『やっぱり緑内障』(令和6年 新年号)
東成区医師会理事 新名 健治
日本眼科医会では40歳を過ぎた方は年に一度の眼科受診を勧めています。というのも40歳を過ぎれば30人に一人、60歳を過ぎれば8人に一人が緑内障と言われているからです。緑内障が失明原因第一位なのです。緑内障は眼の中の神経が減っていく病気です。減った神経は元には戻りません。なので、緑内障はできるだけ早くに見つけ、必要なら早くに治療を開始し、一生不自由がないようにもたさないといけません。
一般的な緑内障の症状は視野が欠けることですが、自分ではなかなか分りません。眼科を受診していただければ、診察すればすぐに分ります。外来検査では簡単に詳しく分る検査機器も普及してきました。すごく早期の緑内障を見つけることが出来ます。
治療はまずは点眼。実は点眼薬がすごく良くなりました。種類も多くあります。コントロールが悪ければ複数の点眼薬を組み合わせて使用します。点眼薬がよくなったので手術になる例は減りましたが、それでもコントロールが不良であれば手術を行います。手術もいろいろな治療方法があります。眼の状態により手術方法は変わります。

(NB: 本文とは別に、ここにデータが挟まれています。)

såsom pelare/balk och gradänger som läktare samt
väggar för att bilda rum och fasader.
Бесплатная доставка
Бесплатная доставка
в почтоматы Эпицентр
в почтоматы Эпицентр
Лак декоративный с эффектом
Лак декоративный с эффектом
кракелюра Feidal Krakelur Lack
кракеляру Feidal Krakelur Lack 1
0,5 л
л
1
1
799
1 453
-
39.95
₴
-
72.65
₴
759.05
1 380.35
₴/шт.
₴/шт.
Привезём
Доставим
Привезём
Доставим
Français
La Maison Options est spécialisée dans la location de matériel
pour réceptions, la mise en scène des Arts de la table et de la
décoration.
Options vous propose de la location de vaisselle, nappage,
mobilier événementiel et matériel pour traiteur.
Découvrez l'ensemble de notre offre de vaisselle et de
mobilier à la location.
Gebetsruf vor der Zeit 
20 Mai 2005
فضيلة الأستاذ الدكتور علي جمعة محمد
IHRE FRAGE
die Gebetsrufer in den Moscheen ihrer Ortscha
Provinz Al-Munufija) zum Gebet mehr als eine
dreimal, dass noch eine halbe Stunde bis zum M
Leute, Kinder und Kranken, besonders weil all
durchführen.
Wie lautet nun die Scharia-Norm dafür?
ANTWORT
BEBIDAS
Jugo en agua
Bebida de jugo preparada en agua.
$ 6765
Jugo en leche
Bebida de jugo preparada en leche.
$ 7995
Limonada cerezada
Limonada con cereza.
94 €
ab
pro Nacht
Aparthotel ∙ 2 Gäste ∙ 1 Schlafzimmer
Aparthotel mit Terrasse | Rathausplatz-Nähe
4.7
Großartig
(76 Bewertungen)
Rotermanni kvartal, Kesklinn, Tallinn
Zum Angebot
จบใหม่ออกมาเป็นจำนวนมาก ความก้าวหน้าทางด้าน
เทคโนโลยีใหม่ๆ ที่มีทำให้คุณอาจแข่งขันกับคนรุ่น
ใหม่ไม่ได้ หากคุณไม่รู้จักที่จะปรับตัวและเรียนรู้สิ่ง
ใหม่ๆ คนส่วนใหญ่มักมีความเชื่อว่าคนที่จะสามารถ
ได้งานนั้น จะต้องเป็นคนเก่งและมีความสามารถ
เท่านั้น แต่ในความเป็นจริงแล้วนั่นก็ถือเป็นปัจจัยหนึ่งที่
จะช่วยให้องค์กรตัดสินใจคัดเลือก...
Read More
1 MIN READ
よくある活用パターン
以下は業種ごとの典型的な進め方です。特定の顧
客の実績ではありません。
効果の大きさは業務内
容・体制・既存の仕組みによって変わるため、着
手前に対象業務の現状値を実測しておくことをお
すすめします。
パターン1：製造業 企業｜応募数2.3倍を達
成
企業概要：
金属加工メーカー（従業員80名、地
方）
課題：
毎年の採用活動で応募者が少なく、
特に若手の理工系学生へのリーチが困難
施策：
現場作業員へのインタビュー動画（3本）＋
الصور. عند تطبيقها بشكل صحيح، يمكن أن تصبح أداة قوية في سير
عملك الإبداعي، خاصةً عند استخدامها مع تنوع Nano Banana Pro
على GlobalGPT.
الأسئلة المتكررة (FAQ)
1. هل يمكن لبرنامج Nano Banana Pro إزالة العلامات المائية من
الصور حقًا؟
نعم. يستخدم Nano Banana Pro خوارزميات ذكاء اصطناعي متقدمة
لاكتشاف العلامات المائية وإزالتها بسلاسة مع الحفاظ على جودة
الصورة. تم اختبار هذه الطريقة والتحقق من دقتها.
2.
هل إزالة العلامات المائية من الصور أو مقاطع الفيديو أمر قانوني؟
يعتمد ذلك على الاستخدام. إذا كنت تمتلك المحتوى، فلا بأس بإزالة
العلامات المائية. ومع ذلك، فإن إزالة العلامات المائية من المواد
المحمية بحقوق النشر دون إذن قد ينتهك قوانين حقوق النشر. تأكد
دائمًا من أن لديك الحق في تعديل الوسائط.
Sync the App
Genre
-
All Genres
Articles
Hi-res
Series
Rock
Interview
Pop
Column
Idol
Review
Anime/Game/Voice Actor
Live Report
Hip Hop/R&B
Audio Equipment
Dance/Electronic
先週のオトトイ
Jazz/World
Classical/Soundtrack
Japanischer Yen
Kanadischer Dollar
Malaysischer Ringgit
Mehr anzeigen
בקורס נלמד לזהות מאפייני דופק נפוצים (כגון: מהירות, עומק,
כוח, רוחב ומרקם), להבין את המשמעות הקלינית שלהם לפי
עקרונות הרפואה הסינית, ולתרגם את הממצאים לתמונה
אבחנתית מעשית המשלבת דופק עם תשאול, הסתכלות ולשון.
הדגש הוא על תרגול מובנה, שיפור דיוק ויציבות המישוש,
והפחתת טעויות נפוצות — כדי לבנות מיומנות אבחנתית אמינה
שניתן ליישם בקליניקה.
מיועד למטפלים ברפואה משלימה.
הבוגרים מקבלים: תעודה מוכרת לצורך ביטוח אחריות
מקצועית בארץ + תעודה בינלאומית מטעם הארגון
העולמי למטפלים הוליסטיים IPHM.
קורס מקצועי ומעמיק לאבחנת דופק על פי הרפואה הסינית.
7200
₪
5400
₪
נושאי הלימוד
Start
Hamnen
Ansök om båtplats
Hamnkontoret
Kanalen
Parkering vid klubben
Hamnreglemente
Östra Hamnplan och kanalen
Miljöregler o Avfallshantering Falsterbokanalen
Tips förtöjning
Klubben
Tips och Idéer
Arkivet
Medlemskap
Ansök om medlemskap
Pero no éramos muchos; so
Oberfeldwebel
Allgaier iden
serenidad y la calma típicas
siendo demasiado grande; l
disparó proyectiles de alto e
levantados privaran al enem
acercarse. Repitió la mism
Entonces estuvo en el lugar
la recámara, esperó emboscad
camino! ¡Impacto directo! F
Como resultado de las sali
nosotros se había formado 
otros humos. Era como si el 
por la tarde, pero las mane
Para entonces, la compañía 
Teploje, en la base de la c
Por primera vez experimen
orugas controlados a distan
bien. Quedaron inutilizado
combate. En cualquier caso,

緑内障の多くはゆっくり進行するものですが、急に発症する急性緑内障発作という状態もあります。充血、かすみ目、目の奥の痛み、頭痛、嘔気、嘔吐などの症状がでます。嘔気、嘔吐があるので眼科に受診せずにいると数日で失明してしまいます。このような状態になりやすいのは年齢の変化によるものです。よく病院で緑内障と言われたことがありませんか?と質問されることがありますが、これは投薬などで急性緑内障発作を起こさないかということです。でも、緑内障と言われていなくても年齢の変化があれば急性緑内障発作を起こしてしまうことがあるのです。
やはりある程度の年齢になれば症状がなくても薬の制限を含めて眼科を受診しておいた方がいいと思います。